▸ **Short problem 1**
In the concert review, who conducted the debut concert of CONTACT!?
▸ **Short problem 2**
Say whether each statement agrees with the concert review, and quote the words of the review that decide it: (a) Lei Liang's Verge was written for eighteen string players. (b) Liang dedicated Verge to his wife. (c) Sierra's Game of Attrition was described as math-rock for orchestra.

▸ **Page excerpt**
┄┄┄┄┄┄

The NY Philharmonic Makes Solid CONTACT!

The debut concert of CONTACT!, the New York Philharmonic’s new-music series proved auspiciously to be a lot more than just a PR opportunity, a brazen attempt to court a younger audience: these people mean business. The NY Phil has commissioned works for decades, but the fact that they selected Arlene Sierra, Lei Liang, Marc-Andre Dalbavie and Arthur Kampela to create an inaugural program of world premieres for a series devoted exclusively to the avant garde underscores the seriousness of their commitment. Under the direction of composer-in-residence Magnus Lindberg – making his NY Phil debut as a conductor – players from the Orchestra demonstrated a versatility and an unabashed enthusiasm for a program that was challenging and often highly unorthodox (and thus a welcome break from the familiar canon – it probably couldn’t have been timed better for the musicians).

Sierra’s Game of Attrition was described beforehand in a brief dialogue between composer and conductor as essentially math-rock for orchestra, a Darwinian competition  for space between instruments of similar timbres. Composers have been sending motifs on a journey around the orchestra, or from one rank of the organ to another, since before Bach. But with a playfulness and an understated deliberation, Sierra’s simple ideas grew as she said they would into larger, more expressive figures: evolution on display, the warmth of the lows contrasting with the ominous portents of the highs and what sounded like a deliberate quote from The Eton Rifles by 70s mod punk rockers the Jam. The tension was most appealingly apparent toward the end in a detente-breaking conversation between marimba and piano. And then it was over.

Lei Liang’s Verge, for 18 Strings was another successful attempt to put new spin on an old idea, in this case using the notes of the scale to spell out a name. It’s been done scores of times – you assign a note to the first twelve letters of the alphabet, and then you start over. Google Prelude and Fugue on B.A.C.H., for example and see what you get. Liang dedicated this one to his infant son: he’d started the piece before the child was born, hence the title. With the strings arranged T.S. Eliot style in four quartets with a bassist at each end of the stage, it was a hypnotic, ambient, oscillating tone poem replete with quadrophonic effects that built to a dramatic, windswept crescendo of Mongolian tonalities on the second movement, evocative of  throat singers Huun Huur Tu’s most recent work. It was the high point of the evening.

┄┄┄┄┄┄

▸ **Recorded data**
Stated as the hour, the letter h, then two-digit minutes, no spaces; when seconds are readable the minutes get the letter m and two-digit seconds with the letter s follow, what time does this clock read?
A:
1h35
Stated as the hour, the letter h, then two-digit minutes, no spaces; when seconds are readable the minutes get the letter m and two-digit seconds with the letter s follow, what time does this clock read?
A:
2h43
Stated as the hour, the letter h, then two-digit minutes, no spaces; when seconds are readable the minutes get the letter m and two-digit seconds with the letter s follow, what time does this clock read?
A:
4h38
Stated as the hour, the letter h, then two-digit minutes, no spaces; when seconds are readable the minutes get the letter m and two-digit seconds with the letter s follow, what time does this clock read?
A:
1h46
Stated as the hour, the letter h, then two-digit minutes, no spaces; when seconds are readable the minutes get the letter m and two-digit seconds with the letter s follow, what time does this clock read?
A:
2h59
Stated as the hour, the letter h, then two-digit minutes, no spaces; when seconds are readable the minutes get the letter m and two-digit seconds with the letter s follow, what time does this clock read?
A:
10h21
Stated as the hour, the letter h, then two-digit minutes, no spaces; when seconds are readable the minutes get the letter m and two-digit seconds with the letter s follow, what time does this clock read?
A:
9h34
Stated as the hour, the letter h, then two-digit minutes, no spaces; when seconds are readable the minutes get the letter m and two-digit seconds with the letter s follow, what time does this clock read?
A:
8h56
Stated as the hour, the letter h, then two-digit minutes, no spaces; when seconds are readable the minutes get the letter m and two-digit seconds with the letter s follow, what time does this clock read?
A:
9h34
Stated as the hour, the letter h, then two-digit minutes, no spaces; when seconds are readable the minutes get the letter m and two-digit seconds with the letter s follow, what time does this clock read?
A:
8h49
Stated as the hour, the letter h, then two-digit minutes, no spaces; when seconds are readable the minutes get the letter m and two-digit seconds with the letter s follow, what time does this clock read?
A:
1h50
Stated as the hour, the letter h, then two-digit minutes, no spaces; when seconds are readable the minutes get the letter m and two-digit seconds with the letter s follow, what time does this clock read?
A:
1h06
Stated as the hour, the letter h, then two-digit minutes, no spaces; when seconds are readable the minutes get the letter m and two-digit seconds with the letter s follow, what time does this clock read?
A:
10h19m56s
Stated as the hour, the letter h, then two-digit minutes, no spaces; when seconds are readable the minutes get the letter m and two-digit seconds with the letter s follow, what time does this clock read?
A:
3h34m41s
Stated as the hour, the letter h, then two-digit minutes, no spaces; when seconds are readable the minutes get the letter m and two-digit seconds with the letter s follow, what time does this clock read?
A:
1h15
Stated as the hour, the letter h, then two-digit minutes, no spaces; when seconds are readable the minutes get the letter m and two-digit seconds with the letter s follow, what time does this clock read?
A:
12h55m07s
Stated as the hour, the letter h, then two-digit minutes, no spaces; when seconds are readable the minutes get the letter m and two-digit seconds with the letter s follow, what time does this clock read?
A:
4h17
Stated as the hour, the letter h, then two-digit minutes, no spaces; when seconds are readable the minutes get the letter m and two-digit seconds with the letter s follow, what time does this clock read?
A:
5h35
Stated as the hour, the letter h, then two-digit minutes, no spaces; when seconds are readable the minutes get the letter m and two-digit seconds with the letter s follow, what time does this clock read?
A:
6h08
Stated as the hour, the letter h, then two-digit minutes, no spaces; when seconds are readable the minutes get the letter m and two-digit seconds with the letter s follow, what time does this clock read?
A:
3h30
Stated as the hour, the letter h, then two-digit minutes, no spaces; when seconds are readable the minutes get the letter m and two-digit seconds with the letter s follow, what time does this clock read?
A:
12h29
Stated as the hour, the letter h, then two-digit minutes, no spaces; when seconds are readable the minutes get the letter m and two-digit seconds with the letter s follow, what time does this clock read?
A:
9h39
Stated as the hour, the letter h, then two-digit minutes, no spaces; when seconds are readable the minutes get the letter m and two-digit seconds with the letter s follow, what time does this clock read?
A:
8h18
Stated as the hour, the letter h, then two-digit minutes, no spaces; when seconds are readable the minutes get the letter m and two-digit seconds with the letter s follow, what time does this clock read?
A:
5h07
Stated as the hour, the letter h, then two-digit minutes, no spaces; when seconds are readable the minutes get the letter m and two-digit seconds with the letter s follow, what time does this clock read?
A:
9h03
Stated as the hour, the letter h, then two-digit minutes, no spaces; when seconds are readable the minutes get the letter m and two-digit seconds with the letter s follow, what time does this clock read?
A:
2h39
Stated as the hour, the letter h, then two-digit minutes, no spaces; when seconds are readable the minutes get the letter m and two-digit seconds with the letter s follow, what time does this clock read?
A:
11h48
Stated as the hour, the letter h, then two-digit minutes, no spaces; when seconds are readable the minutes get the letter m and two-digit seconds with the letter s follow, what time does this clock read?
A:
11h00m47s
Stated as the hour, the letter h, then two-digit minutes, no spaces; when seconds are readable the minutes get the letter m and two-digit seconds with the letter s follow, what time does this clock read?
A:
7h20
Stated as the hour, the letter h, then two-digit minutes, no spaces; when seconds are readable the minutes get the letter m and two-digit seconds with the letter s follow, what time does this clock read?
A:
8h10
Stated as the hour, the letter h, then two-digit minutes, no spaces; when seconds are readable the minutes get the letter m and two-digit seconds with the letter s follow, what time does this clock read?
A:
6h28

┄┄┄┄┄┄

▸ **Task answer 1**
Composer-in-residence Magnus Lindberg conducted it, making his NY Phil debut as a conductor.

▸ **Task answer 2**
(a) Yes: "Verge, for 18 Strings"
(b) No: "Liang dedicated this one to his infant son"
(c) Yes: "essentially math-rock for orchestra"